-------- Material provided

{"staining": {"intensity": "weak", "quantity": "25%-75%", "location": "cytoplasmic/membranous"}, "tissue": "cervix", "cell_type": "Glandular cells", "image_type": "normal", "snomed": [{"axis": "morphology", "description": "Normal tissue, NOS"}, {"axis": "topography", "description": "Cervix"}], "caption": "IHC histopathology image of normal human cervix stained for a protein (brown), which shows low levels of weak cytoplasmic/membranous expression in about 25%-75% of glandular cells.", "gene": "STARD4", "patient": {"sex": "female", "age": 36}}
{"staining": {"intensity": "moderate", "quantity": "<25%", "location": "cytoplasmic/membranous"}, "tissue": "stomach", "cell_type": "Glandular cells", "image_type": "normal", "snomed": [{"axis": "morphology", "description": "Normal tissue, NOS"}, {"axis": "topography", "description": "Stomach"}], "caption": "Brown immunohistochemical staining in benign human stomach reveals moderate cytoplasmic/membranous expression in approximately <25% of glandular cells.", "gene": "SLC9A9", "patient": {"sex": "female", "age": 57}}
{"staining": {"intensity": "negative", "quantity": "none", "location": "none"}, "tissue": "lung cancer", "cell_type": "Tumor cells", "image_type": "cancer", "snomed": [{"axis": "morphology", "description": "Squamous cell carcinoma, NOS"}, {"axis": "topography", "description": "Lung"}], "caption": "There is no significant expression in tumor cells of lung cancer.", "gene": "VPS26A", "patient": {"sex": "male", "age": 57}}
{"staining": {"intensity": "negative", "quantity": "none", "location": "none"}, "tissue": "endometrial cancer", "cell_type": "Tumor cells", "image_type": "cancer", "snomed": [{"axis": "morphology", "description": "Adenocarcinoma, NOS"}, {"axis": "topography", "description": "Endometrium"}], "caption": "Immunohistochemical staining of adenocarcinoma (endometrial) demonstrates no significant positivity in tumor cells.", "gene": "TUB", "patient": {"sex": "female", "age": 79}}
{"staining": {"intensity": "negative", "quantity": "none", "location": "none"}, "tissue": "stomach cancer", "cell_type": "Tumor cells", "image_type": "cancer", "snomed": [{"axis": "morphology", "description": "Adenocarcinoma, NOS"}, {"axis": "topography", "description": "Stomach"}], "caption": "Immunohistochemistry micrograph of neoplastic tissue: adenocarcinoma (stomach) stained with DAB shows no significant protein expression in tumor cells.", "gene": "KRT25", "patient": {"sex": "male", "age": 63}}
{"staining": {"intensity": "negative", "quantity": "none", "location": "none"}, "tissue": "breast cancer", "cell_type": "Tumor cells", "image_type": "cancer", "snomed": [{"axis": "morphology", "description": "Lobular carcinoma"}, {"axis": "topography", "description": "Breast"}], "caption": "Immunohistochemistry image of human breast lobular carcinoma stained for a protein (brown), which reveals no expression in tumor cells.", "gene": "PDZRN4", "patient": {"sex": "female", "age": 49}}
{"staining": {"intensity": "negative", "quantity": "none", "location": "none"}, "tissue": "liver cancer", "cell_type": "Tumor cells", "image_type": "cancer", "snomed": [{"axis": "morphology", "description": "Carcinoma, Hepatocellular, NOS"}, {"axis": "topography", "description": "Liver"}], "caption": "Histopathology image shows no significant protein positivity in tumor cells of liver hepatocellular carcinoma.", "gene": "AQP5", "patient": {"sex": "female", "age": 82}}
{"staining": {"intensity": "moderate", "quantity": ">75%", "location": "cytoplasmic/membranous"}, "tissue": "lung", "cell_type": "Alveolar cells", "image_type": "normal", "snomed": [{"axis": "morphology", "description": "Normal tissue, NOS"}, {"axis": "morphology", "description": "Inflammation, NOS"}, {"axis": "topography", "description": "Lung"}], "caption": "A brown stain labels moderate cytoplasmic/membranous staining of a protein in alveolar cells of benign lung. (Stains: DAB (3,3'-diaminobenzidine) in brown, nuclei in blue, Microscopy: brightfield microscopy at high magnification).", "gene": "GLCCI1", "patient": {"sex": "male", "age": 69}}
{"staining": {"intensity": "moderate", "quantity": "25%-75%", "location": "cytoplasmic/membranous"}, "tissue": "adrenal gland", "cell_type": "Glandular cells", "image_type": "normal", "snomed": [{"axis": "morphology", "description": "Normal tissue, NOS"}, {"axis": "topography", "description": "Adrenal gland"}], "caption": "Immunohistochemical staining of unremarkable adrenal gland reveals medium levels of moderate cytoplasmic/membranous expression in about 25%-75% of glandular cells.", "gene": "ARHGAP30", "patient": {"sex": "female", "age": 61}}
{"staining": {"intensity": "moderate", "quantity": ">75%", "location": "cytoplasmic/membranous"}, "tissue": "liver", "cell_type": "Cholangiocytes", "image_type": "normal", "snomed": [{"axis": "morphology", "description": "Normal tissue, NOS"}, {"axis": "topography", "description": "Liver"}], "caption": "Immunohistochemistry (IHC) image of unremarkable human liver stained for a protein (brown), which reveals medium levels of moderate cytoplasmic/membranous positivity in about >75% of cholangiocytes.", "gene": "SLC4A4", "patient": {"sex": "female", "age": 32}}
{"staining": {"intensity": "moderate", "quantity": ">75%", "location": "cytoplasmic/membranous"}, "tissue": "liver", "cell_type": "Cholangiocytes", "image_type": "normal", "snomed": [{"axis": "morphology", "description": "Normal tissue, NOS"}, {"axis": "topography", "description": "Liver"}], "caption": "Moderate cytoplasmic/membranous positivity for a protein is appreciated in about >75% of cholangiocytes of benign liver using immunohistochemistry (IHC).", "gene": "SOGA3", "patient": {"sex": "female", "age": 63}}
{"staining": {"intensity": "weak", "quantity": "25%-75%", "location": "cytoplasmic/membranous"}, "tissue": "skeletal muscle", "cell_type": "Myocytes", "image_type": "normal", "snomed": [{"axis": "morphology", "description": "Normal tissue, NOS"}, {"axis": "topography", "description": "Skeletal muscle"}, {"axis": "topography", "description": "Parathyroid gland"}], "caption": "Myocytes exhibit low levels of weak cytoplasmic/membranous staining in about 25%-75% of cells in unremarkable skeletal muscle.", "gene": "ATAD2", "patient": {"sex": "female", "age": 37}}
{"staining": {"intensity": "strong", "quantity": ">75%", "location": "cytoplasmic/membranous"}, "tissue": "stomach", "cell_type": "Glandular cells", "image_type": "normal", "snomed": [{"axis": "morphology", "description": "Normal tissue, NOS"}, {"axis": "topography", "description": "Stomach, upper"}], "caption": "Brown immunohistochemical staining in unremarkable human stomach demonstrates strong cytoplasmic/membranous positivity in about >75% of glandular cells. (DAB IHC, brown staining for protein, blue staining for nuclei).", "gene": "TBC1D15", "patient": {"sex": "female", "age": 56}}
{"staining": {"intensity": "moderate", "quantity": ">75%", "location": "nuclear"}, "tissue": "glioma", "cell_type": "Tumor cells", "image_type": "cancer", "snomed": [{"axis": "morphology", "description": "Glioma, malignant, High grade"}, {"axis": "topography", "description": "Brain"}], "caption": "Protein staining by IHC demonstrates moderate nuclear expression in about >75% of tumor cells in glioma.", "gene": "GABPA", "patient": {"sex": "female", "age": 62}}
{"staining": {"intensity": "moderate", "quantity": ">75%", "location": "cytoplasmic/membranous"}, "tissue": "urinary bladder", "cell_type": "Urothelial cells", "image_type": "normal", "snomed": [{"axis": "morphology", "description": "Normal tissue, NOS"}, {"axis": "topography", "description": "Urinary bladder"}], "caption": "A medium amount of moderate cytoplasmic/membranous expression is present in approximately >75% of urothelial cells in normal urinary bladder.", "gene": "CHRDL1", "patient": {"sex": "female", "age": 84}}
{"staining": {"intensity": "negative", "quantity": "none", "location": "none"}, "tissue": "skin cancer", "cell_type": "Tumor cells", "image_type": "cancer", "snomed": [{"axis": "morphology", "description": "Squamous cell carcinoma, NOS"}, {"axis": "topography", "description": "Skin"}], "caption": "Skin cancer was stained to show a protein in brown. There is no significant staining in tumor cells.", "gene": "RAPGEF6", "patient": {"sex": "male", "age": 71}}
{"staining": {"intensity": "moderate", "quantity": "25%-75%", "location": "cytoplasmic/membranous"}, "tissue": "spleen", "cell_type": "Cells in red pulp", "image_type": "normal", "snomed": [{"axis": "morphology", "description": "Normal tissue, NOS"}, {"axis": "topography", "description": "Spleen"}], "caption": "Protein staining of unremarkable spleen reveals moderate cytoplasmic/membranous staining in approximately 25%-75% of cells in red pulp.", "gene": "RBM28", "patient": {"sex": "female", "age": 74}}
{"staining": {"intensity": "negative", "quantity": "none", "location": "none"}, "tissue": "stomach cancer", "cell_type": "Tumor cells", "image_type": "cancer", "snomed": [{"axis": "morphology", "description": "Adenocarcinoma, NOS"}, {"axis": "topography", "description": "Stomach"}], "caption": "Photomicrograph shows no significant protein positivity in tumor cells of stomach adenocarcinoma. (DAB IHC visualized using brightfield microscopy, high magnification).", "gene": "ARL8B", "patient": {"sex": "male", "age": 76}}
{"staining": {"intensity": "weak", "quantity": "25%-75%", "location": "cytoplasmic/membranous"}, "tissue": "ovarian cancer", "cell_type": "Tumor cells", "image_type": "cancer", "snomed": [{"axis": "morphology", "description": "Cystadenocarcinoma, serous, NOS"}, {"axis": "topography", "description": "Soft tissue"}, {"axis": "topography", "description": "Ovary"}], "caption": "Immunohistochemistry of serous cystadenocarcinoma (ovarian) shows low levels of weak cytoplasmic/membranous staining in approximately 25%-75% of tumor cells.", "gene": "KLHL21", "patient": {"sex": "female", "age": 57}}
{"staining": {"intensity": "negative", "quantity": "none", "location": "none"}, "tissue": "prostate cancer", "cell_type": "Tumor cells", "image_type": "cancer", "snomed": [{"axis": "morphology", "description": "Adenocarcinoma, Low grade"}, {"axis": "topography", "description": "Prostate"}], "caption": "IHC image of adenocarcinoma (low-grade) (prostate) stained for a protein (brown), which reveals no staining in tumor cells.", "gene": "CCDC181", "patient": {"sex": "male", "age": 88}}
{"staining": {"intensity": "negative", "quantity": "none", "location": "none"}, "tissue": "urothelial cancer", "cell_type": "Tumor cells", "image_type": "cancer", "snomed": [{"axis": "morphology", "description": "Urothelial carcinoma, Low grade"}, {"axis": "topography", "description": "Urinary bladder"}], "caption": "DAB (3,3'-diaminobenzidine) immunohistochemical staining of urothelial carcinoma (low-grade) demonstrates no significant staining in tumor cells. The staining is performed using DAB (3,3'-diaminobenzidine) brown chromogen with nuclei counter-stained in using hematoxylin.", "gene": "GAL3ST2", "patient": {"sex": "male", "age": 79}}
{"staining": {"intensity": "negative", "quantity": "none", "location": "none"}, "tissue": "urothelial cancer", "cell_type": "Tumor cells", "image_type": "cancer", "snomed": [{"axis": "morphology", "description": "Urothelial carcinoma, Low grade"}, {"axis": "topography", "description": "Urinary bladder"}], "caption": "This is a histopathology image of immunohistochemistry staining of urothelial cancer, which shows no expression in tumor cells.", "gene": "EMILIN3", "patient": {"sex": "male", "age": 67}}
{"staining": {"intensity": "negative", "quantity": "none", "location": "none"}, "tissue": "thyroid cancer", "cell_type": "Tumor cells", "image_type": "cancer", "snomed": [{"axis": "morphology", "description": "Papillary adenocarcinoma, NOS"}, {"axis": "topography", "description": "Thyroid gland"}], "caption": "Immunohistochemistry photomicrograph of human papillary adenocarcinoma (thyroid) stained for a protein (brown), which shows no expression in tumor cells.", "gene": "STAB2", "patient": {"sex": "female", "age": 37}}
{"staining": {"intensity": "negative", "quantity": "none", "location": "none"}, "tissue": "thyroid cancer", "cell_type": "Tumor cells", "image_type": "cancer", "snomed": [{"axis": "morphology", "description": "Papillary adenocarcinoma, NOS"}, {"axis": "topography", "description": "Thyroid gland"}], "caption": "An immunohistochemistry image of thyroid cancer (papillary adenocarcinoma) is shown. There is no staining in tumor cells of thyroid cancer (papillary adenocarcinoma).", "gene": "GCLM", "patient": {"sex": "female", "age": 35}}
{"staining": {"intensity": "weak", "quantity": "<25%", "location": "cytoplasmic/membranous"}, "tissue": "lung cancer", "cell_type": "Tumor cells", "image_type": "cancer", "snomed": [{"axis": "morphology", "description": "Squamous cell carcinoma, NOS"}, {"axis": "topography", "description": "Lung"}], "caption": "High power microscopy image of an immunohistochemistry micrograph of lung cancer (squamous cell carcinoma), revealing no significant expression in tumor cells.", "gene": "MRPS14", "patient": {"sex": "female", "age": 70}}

----------------

Required work ▸
From the data above, output exactly the lines between the one containing "cells of lung" and the one containing "micrograph of neoplastic", counting both of them.

Answer for this exercise ▸
{"staining": {"intensity": "negative", "quantity": "none", "location": "none"}, "tissue": "lung cancer", "cell_type": "Tumor cells", "image_type": "cancer", "snomed": [{"axis": "morphology", "description": "Squamous cell carcinoma, NOS"}, {"axis": "topography", "description": "Lung"}], "caption": "There is no significant expression in tumor cells of lung cancer.", "gene": "VPS26A", "patient": {"sex": "male", "age": 57}}
{"staining": {"intensity": "negative", "quantity": "none", "location": "none"}, "tissue": "endometrial cancer", "cell_type": "Tumor cells", "image_type": "cancer", "snomed": [{"axis": "morphology", "description": "Adenocarcinoma, NOS"}, {"axis": "topography", "description": "Endometrium"}], "caption": "Immunohistochemical staining of adenocarcinoma (endometrial) demonstrates no significant positivity in tumor cells.", "gene": "TUB", "patient": {"sex": "female", "age": 79}}
{"staining": {"intensity": "negative", "quantity": "none", "location": "none"}, "tissue": "stomach cancer", "cell_type": "Tumor cells", "image_type": "cancer", "snomed": [{"axis": "morphology", "description": "Adenocarcinoma, NOS"}, {"axis": "topography", "description": "Stomach"}], "caption": "Immunohistochemistry micrograph of neoplastic tissue: adenocarcinoma (stomach) stained with DAB shows no significant protein expression in tumor cells.", "gene": "KRT25", "patient": {"sex": "male", "age": 63}}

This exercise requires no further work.